* _EXERCISE TEXT_:
----

So both libcrc32c and ext4 modules both have softdeps in crc32c, which
will drag in either crc32c_generic or crc32c_intel. What initramfs
utilities are you use to generate the initramfs, and what distribution
are you using?
I have seen one other user have a problem where their initramfs had
crc32c_intel, but not crc32c_generic, but their scripts weren't
regenerating the modueles.dep.bin file, so when the modprobe tries to
load crc32c, even though crc32c_intel is present (and preferred), the
modprobe bombs out because it was trying to load crc32c_generic first.

----

* _Stored items_:
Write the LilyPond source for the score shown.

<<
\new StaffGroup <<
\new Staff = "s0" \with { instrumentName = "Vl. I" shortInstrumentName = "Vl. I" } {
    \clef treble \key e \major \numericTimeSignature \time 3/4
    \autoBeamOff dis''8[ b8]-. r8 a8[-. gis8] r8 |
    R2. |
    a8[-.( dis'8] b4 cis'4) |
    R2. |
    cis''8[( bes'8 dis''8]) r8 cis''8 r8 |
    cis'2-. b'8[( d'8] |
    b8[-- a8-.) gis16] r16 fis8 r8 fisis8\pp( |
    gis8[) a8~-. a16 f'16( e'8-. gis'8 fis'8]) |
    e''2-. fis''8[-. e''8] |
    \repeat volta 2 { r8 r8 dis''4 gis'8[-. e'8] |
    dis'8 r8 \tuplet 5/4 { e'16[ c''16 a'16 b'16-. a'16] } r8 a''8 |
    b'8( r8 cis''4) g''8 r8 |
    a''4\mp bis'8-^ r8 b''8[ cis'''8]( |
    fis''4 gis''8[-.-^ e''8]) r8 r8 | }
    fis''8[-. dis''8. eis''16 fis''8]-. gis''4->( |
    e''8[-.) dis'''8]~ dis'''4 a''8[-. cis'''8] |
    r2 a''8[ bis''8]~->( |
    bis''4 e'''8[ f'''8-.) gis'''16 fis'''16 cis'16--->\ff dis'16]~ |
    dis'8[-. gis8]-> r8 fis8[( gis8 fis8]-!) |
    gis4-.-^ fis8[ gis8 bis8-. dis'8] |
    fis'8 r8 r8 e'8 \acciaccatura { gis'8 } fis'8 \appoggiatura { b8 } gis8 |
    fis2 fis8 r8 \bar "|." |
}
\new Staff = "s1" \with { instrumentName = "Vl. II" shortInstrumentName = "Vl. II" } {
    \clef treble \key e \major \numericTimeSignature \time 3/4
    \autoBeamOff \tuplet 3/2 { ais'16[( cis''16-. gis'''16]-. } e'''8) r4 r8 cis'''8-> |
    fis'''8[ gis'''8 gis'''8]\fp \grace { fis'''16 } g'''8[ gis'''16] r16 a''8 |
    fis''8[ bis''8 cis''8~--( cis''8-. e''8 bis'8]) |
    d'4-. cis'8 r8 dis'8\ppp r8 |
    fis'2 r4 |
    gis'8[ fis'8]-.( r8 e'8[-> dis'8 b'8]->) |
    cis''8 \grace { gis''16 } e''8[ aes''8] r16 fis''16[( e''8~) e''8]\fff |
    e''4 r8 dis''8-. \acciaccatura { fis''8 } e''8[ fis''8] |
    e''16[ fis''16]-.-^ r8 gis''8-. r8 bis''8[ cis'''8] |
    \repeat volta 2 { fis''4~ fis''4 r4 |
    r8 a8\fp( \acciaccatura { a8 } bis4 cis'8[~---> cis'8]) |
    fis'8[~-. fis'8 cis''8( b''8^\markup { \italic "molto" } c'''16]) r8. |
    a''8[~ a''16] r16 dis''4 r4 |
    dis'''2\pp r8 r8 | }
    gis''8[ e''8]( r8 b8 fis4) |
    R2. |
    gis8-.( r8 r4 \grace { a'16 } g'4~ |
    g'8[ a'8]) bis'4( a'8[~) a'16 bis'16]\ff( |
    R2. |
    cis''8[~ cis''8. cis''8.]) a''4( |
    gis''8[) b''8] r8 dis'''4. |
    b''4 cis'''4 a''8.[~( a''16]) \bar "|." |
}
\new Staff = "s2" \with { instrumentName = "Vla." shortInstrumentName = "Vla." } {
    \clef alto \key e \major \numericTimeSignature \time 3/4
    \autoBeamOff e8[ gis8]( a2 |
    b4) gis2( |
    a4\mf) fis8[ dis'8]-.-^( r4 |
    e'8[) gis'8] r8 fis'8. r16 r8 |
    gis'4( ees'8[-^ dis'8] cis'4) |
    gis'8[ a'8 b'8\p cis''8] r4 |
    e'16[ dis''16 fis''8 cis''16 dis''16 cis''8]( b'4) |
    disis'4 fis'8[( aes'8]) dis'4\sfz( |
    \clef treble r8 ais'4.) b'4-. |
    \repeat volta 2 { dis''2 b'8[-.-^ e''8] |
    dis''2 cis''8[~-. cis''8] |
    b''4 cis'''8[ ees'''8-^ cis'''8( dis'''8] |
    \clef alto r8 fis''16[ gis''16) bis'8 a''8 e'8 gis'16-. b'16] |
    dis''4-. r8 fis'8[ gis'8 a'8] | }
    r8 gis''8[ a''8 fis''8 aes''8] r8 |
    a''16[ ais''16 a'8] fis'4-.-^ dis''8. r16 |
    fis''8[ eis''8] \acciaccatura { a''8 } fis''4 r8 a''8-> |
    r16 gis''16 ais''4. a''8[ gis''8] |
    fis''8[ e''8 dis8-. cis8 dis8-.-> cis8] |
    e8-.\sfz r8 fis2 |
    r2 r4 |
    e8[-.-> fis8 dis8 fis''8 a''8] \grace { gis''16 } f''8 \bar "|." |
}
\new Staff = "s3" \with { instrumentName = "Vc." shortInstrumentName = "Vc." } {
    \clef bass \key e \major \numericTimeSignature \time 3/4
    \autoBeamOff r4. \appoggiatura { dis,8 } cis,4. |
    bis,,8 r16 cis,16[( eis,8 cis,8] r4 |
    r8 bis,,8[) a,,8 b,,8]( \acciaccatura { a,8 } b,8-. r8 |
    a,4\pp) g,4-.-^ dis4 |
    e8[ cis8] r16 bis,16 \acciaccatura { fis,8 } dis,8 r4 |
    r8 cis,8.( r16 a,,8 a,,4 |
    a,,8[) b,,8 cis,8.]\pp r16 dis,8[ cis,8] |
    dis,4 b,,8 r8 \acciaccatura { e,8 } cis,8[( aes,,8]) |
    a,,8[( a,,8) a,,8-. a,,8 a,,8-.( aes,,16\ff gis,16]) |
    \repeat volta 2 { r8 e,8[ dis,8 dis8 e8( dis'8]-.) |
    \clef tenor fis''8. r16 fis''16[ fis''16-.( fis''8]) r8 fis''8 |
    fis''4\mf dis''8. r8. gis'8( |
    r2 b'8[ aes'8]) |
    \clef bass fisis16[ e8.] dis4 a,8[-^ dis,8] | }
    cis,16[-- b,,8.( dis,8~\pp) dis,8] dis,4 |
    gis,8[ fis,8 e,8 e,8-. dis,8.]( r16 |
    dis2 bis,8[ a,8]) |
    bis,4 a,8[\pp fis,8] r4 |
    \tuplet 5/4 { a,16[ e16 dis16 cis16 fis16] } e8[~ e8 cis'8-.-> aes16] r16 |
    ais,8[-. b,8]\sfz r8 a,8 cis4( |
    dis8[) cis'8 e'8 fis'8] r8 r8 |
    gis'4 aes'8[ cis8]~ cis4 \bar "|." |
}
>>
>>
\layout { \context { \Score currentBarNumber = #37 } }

----

* _TASKS TO CARRY OUT_:
a: In the text on crc32c module dependencies, which two modules have softdeps in crc32c?
b: From the crc32c text, reproduce the stretch from "So both libcrc32c" through "are you using?".

* _RESULTS OF THE EXERCISE_:
a: libcrc32c and ext4.

b:
So both libcrc32c and ext4 modules both have softdeps in crc32c, which
will drag in either crc32c_generic or crc32c_intel. What initramfs
utilities are you use to generate the initramfs, and what distribution
are you using?